CHART: Crude oil imports from Canada are seen increasing significantly in 2014 and 2015, before the Keystone XL could possibly be built. They then remain flat for the next 20 years at less than 3.5 million barrels a day before rising again.

The Numbers


For years, backers of the Keystone pipeline have said the project would help ensure a reliable, Canadian supply of oil to the United States, which had become heavily dependent on imports—often from unstable nations. The new report highlights that the era of dependency is coming to a close.

With domestic crude oil production rising rapidly to 9.5 million barrels a day in 2016 from about 8 million barrels a day currently, imports will fall in the years ahead to 25 percent of the U.S. market, from about 60 percent just a few years ago, it said.

When all sources of energy are included, the nation’s newfound energy independence is even more evident.

Under the new forecast, the net use of imported energy sources of all kinds falls from 16 percent of total consumption in 2012 to 4 percent in 2040. That figure was 30 percent in 2005. The U.S. imports many kinds of energy, including hydroelectric power from Canada, biofuels from Brazil, crude oil and coal.

The bulk of the shift is due to the ongoing increase in natural gas production, as well as growing use of biofuels. The oil boom, while significant, is eventually forecast to taper off, although not as early as previously expected. In 2040, domestic crude oil output will still be higher than it is today, the report said.

The EIA said it expects the growth in natural gas production, especially from fracking in the Marcellus shale around Pennsylvania, to persist for years to come, significantly reshaping the overall energy landscape. Natural gas can displace oil as a transportation fuel, coal as a fuel for power plants, and nuclear or renewable sources of energy.

Not a Climate Solution

But the agency said that unless there are policy changes on how fossil fuels are used, greenhouse gas emissions in the United States would decline to only 9 percent below the 2005 levels by the year 2020—not even close to the 17 percent that the U.S. has pledged at international climate talks.

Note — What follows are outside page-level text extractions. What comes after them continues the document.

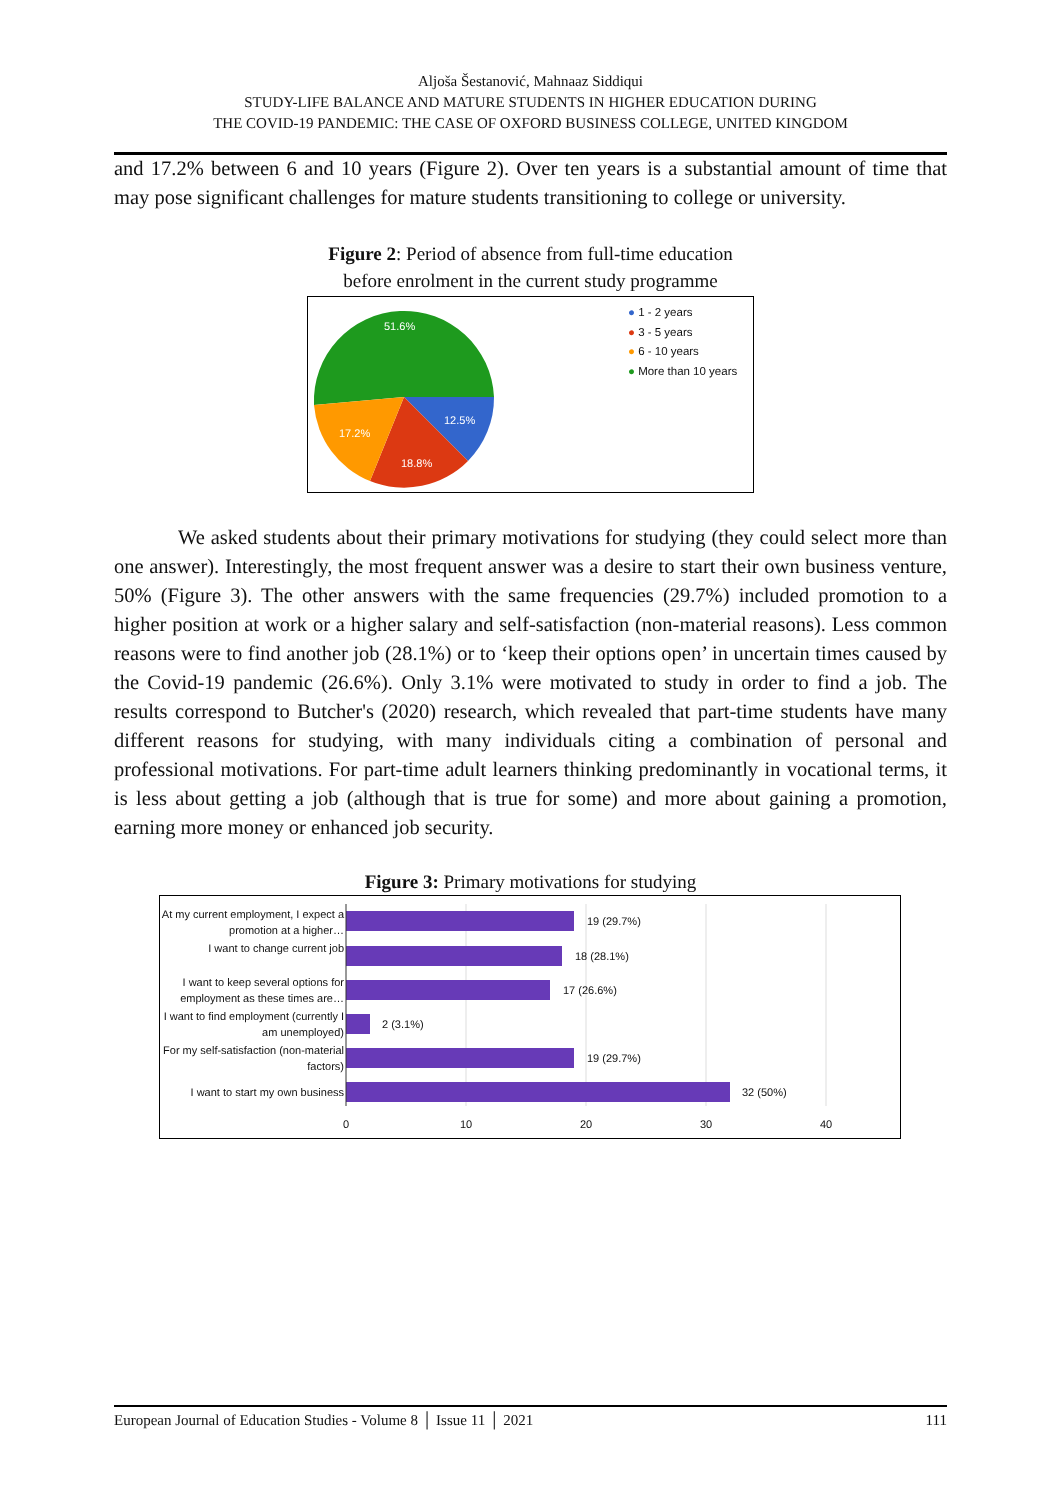Aljoša Šestanović, Mahnaaz Siddiqui
STUDY-LIFE BALANCE AND MATURE STUDENTS IN HIGHER EDUCATION DURING
THE COVID-19 PANDEMIC: THE CASE OF OXFORD BUSINESS COLLEGE, UNITED KINGDOM
and 17.2% between 6 and 10 years (Figure 2). Over ten years is a substantial amount of time that may pose significant challenges for mature students transitioning to college or university.
Figure 2: Period of absence from full-time education
before enrolment in the current study programme
51.6%
12.5%
18.8%
17.2%
● 1 - 2 years
● 3 - 5 years
● 6 - 10 years
● More than 10 years
We asked students about their primary motivations for studying (they could select more than one answer). Interestingly, the most frequent answer was a desire to start their own business venture, 50% (Figure 3). The other answers with the same frequencies (29.7%) included promotion to a higher position at work or a higher salary and self-satisfaction (non-material reasons). Less common reasons were to find another job (28.1%) or to ‘keep their options open’ in uncertain times caused by the Covid-19 pandemic (26.6%). Only 3.1% were motivated to study in order to find a job. The results correspond to Butcher's (2020) research, which revealed that part-time students have many different reasons for studying, with many individuals citing a combination of personal and professional motivations. For part-time adult learners thinking predominantly in vocational terms, it is less about getting a job (although that is true for some) and more about gaining a promotion, earning more money or enhanced job security.
Figure 3: Primary motivations for studying
At my current employment, I expect a promotion at a higher…
I want to change current job
I want to keep several options for employment as these times are…
I want to find employment (currently I am unemployed)
For my self-satisfaction (non-material factors)
I want to start my own business
19 (29.7%)
18 (28.1%)
17 (26.6%)
2 (3.1%)
19 (29.7%)
32 (50%)
0 10 20 30 40
European Journal of Education Studies - Volume 8 │ Issue 11 │ 2021 111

So what looks like good news from the standpoint of U.S. energy independence is cold comfort to those environmental advocates and scientists who say that the U.S. and the rest of the world must act swiftly to reduce emissions of carbon dioxide in order to avoid the worst effects of global warming in the coming century. For them, higher production of fossil fuels is progress in the wrong direction.

In the new forecast, natural gas eventually surpasses coal as the main source of fuel for generating electricity. But even though natural gas dominates in newly built plants, coal holds its own among existing suppliers and the total use of coal remains constant for the next few decades.

The EIA forecast is based on business as usual—it does not take into account any possible changes in U.S. law or regulatory policies, such as restrictions on coal-fired power plants or the pending decision on whether to grant the Keystone pipeline a presidential permit. Later, the agency will present alternative outlooks based on various assumptions about new policies and technologies.

The pipeline decision is supposed to be based on whether the Keystone serves the national interest. In the past, that calculation might have hinged on energy security—on the need for reliable sources of oil imports. Now, with import concerns lessened, more attention will fall on the risks posed by climate change and oil spills.

Sieminski said that across the complex energy landscape, U.S. policymakers, are still struggling with how things have been “turned upside down” since about 1980, when “the general thinking was that U.S. demand for petroleum would only go up and the U.S. supply of petroleum would only go down.”

Today, the opposite is the case.

In making energy decisions, “[policymakers] have to look at what the economic impacts are, they have to look at what the national security impacts are, and they have to look at what the environmental impacts are,” he said. “That’s a lot of issues to keep up in the air and to handle effectively.”

His agency’s role, he emphasized, was to present the data, not any recommendations.

The plummeting levels of crude oil imports in the coming decade are especially notable because they departed so significantly from the most recent comprehensive outlook, released just eight months ago. It was already clear back then that domestic production was surging while demand for oil had softened. But the scale of the shift has repeatedly taken forecasters by surprise.

The new report expects crude oil imports to plunge from about 7.5 million barrels a day this year to 6.5 million barrels a day next year, and to flatten out at about 6 million barrels a day for close to a decade. That whole time, imports are expected to be a million barrels a day less than was previously foreseen.

A year ago, when it was not so clear how quickly crude oil imports were dropping, the State Department relied on EIA’s preliminary 2013 forecast as it prepared its draft environmental impact statement on the Keystone pipeline, issued in March.

“Growth in Canadian oil sands remains a key factor in maintaining robust non-OPEC oil supply over the course of the next several decades,” the EIA advised the State Department at the time.